START TEXT
Fig.12: The giant sea scorpion Pterygotus, a top predator of jawless fishes.

The Cephalaspids were first fully described in the 1920s by two Scandanavian researchers, Johan Kiær of the University of Oslo, and Erik Stensiö (1927) of the Swedish National Museum.  Both identified the class as a grouping of   osteostracans, anaspids, and lampreys, because all three groups share a single dorsal nasal opening. Due to ossification of the endoskeletal headshield, the internal anatomy of osteostracans could be studied in detail. Given this intensive study, the cephalaspids have played an important role in the history of vertebrate palaeontology, prompting many debates about the organization of the primitive vertebrate head.


Osteostraci.

The Osteostraci (“bone shields”)  include about 200 species  which lived from the Early Silurian to the Late Devonian (ca. 430-370 mya). The bodies of osteostracans were covered with large, diamond-shaped scales. Sizes ranged from 1 m to 4 cm., with most osteostracans about 20 to 40 cm in length. Most have a characteristic horseshoe-shaped skull, covered with a shield of dermal bone.

On the dorsal or top surface of the head are closely-set eyes, a pineal foramen, and a keyhole-shaped nasohypophysial opening. An example is the small-sized Mimetaspis conco
rdis, found in an Early Devonian strata exposed along the Dneister River in the Ukraine (fig.13.) In addition, there are peculiar depressions of the braincase, covered with loose platelets of dermal bone, regarded as either sense organs or electric organs. Some species also have hornlike processes protruding from the head shield. The mouth and gill openings are, as in the Galeaspida, on the lower or ventral side of the head. Osteostracans also have two large, pad-shaped dorsal fins (reduced to one or none in the more advanced forms). These dorsal fins contained muscles, and were attached to the the headshield (Janvier 1997).

Fig. 13: The headshield of Mimetaspis, an small Early Devonian Cephalaspid from the Ukraine. 1) eye orbit. 2) “nostril.” 3) pineal opening (after Voistechin 2011).
END TEXT
START DATA RECORDS
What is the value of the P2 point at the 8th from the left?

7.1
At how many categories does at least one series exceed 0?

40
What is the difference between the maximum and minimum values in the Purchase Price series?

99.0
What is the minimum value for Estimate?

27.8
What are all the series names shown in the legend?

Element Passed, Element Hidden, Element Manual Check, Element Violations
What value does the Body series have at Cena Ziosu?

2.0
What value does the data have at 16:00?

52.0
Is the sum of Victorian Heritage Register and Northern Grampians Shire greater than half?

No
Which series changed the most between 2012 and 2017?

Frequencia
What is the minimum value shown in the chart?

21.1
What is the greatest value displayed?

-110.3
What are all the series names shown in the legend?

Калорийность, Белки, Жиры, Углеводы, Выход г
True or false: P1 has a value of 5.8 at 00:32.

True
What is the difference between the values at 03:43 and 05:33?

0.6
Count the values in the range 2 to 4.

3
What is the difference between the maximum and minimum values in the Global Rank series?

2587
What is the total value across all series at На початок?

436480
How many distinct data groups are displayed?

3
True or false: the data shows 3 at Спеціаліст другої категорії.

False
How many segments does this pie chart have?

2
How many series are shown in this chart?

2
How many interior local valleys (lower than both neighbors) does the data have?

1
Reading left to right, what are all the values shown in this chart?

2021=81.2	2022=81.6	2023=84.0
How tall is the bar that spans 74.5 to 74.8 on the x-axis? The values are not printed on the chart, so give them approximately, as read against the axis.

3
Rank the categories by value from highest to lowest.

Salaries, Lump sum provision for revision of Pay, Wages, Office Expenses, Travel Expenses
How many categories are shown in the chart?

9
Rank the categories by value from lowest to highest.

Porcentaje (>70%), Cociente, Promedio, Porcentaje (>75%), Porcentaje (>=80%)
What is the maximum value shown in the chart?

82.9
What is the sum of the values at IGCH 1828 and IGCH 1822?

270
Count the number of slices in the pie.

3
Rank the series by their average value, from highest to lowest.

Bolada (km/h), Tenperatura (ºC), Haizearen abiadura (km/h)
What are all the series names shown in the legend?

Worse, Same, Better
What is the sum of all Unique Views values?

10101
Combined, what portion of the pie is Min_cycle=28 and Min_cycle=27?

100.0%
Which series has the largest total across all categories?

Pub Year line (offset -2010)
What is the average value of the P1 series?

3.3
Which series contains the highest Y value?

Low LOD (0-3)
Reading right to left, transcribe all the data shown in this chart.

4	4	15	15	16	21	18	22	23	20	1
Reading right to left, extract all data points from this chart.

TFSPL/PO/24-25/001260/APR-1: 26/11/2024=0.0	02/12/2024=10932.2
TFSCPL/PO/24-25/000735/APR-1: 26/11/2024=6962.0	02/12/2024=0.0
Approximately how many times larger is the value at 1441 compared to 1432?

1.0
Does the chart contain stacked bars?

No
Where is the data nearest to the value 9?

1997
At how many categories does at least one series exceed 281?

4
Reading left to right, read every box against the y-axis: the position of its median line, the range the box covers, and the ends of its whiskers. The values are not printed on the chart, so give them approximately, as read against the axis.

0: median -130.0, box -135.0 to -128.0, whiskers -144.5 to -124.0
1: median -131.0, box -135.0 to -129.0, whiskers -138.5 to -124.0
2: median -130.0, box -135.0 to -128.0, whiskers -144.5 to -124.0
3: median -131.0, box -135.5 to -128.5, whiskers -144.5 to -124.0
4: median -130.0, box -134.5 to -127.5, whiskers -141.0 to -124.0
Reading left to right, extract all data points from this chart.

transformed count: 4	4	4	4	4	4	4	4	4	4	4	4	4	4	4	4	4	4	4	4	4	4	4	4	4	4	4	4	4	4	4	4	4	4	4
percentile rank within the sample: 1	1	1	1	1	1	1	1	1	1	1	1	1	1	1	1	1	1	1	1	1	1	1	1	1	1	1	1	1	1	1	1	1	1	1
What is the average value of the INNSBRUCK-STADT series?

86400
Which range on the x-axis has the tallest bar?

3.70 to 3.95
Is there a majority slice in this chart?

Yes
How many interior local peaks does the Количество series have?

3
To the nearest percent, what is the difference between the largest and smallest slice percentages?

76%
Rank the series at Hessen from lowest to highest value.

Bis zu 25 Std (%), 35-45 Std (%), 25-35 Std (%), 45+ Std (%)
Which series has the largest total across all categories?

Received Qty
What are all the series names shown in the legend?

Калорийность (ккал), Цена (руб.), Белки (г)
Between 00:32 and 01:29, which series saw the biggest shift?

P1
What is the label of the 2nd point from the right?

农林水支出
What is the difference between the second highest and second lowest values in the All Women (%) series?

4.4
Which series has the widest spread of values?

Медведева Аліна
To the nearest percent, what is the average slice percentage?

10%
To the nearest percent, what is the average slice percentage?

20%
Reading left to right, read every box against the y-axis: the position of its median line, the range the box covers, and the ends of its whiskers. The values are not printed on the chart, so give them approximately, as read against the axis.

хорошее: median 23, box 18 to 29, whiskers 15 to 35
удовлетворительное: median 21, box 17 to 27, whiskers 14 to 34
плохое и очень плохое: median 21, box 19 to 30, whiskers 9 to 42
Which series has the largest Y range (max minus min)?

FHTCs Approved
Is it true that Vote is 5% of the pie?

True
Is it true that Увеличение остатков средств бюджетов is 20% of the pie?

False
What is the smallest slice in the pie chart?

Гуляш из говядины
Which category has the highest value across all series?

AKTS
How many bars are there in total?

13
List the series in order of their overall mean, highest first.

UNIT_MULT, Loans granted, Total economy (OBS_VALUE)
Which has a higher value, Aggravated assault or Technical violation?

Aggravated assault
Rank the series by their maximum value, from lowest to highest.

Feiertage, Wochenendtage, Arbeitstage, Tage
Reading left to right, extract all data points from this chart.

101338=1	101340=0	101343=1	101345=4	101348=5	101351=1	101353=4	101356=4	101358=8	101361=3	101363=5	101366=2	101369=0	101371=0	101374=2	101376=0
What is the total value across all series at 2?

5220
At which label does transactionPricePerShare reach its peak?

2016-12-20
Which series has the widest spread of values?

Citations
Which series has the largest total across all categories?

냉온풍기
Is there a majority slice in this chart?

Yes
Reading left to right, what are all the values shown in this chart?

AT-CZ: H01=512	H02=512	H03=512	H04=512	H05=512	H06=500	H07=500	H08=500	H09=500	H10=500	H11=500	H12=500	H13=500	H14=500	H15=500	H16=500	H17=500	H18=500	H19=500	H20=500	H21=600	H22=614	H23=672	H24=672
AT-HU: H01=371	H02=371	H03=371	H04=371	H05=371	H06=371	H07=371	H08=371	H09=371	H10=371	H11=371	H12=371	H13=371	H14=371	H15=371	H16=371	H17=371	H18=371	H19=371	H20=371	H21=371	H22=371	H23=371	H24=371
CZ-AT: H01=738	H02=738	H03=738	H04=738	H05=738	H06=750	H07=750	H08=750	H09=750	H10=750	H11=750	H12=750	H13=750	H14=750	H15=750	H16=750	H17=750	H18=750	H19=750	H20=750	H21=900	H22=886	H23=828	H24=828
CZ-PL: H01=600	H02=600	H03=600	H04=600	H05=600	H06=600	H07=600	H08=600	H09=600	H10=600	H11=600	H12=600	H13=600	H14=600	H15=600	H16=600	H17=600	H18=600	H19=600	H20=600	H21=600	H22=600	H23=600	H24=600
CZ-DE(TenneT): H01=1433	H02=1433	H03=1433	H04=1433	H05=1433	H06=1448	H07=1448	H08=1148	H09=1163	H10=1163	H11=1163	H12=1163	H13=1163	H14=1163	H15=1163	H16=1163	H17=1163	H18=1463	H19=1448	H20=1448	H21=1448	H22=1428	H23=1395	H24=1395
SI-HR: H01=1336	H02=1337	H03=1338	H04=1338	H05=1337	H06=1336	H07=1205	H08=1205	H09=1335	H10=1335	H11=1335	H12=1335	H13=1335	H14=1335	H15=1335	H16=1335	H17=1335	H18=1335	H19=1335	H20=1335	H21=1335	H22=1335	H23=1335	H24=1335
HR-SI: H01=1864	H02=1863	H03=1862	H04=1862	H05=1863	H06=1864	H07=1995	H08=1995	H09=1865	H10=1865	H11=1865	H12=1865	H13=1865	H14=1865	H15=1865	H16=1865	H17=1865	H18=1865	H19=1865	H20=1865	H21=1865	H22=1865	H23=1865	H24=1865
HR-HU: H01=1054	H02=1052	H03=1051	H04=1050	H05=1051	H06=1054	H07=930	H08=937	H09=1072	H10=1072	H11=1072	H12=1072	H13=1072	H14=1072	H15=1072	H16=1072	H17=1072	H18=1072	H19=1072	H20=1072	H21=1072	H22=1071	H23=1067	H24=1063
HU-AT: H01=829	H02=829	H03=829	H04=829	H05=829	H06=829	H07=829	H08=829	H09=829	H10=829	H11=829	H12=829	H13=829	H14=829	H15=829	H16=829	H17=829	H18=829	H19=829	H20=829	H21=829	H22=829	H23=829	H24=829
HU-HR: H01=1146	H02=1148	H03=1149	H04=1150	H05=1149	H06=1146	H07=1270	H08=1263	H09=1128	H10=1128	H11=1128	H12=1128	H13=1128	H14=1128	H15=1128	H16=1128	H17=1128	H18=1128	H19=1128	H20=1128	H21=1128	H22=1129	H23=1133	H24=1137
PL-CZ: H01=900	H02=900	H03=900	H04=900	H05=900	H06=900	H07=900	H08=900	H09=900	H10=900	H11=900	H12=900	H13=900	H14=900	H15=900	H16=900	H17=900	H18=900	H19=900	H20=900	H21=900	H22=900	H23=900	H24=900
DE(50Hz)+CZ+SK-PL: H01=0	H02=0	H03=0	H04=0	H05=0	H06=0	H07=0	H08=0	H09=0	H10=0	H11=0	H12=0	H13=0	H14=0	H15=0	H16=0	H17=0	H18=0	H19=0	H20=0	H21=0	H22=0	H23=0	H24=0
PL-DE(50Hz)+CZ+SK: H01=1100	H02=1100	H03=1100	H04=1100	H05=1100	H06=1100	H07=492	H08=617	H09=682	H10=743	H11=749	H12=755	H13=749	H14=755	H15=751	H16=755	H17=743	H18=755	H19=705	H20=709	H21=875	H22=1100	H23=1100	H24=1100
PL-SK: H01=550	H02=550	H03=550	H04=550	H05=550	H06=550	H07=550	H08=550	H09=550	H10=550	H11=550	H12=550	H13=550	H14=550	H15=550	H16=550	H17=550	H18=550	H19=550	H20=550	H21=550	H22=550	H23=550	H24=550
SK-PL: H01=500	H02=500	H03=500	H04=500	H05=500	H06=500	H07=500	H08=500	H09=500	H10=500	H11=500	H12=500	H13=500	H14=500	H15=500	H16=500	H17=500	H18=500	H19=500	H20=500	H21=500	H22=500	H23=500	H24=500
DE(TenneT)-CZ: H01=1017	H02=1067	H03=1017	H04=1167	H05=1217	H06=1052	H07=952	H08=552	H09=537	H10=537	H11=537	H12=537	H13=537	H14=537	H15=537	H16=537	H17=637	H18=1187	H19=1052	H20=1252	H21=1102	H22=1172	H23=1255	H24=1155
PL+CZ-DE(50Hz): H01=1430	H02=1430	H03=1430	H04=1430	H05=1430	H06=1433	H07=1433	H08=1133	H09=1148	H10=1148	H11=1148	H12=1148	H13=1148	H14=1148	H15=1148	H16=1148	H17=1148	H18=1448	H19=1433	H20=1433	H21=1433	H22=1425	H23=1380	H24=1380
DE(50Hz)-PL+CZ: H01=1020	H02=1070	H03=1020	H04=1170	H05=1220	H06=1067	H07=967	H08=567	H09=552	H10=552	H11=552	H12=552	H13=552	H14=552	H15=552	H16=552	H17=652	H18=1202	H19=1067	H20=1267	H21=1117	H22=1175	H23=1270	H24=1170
END DATA RECORDS
Resume the passage about the osteostracans, continuing after its last line, the caption for Mimetaspis.

Most osteostracans lived in marginal, marine environments. Their horseshoe-shaped headshield suggests a benthic or bottom-feeding mode of life. They are most diverse in the Early Devonian, becoming rare in the Middle and Late Devonian. Osteostracans are widely distributed in North America, Europe, Siberia, and Central Asia.  Subclasses include the Zenaspidida,  Benneviaspidida, Kiearaspidida, and Thyestiida. 

The Zenaspidida have a more massive headshield, often bearing a posterior median crest or spinal process. They have a characteristic ornamentation of large tubercles, surrounded by smaller ones (fig.14B).

The Benneviaspidida have a flattened headshield and their exoskeleton has lost the polygonal pattern of the platelets, to form a continuous layer. Some benneviaspidids, such as the Boreaspididae, develop a long rostral process, like some galeaspids and pituriaspids. One of them, Tauraspis, is unique in having a pair of forward pointing "horns" (fig.14C).

The Kiearaspidida are small osteostracans whose headshield extends posteriorly into a long abdominal
division and whose cornual processes are extremely reduced or lost. Some of them, the Acrotomaspididae, are very specialized forms, with extremely reduced cephalic fields and their mouth opens anterodorsally.

 Fig. 14: Osteostracans from the clade Cornuata. A) The thyestid Tremataspis, who lacks paired fins, perhaps due to specialized burrowing habits. B)  the zenaspidid Zenaspis, a typical form with a massive headshield. C. the benneviaspidid Tauraspis, with double head shield projections. D)  the benneviaspidid Hoelaspis, with triple headshield projections (after Janvier 1997).

The Thyestiida are also small osteostracans, characterized by the special structure of their sensory-line canals. They include forms, the Tremataspididae, which have lost the paired fins and cornual process, their headshield becoming olive-shaped (fig.14A). This may represent an adaptation to burrowing habits.